| > I recently copied a website that is a password protected
> message forum. I used the Capture URL feature to record
my
> username and password. After completing the mirror, Many,
> but not all, of the messages that I had posted on the
site
> were deleted from the website, but were intact on my
local
> copy that I had just made.
> Is there a setting or filter that I should have used to
> prevent this?
This is definitely a design bug on the server, because
regular URLs (generating GET requests) should not have side-
effects to on the database. Especially, "delete" or "move"
actions should always be triggere by POSTed forms, so that
regular crawlers do not "f up" the forum when running.

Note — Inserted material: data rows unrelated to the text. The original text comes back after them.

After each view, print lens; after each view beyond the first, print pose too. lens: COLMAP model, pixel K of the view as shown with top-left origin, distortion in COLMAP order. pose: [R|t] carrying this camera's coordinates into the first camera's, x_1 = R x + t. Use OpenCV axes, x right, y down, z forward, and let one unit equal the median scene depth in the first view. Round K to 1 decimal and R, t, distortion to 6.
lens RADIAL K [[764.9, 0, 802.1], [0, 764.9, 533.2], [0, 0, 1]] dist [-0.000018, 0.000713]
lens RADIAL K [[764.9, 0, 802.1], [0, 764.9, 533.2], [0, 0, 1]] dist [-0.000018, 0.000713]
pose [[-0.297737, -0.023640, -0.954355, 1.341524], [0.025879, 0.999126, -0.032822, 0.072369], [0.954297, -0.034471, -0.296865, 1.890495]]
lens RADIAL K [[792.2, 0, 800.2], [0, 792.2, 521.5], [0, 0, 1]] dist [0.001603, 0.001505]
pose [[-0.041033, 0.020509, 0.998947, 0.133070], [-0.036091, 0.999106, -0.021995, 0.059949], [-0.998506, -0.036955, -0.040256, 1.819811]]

Anyway, the mandatory analysis to be done BEFORE crawling a
forum is to list which links are composing the forum ; such
as:
- links to display a regular page ; such as
<http://www.example.com/myforum/forum.cgi?id=1234&foobar=cherry>
- links to display the next page or previous page following
a regular page ; such as
<http://www.example.com/myforum/forum.cgi?id=1234&foobar=cherry&next>
which is, in this example, identical to:
<http://www.example.com/myforum/forum.cgi?id=1235&foobar=cherry>
- links to make an action, such as delete or reply
<http://www.example.com/myforum/forum.cgi?delete&id=1234>
or
<http://www.example.com/myforum/forum.cgi?reply&id=1234>
Here, you'll have to use scan rules such as:
-* +www.example.com/myforum/forum.cgi*
-www.example.com/myforum/forum.cgi*delete*
-www.example.com/myforum/forum.cgi*reply*
-www.example.com/myforum/forum.cgi*next*
-www.example.com/myforum/forum.cgi*previous*
To get all regular forum pages, except the "delete/reply"
links, and except "previous" ans "next" pages, which would
cause to fetch all pages in 3 identical versions, wasting
3X bandwidth.
You can also, optionnally, include images or related files
that could be located outside the forum:
+*.gif +*.jpg +*.png +*.css +*.js
| |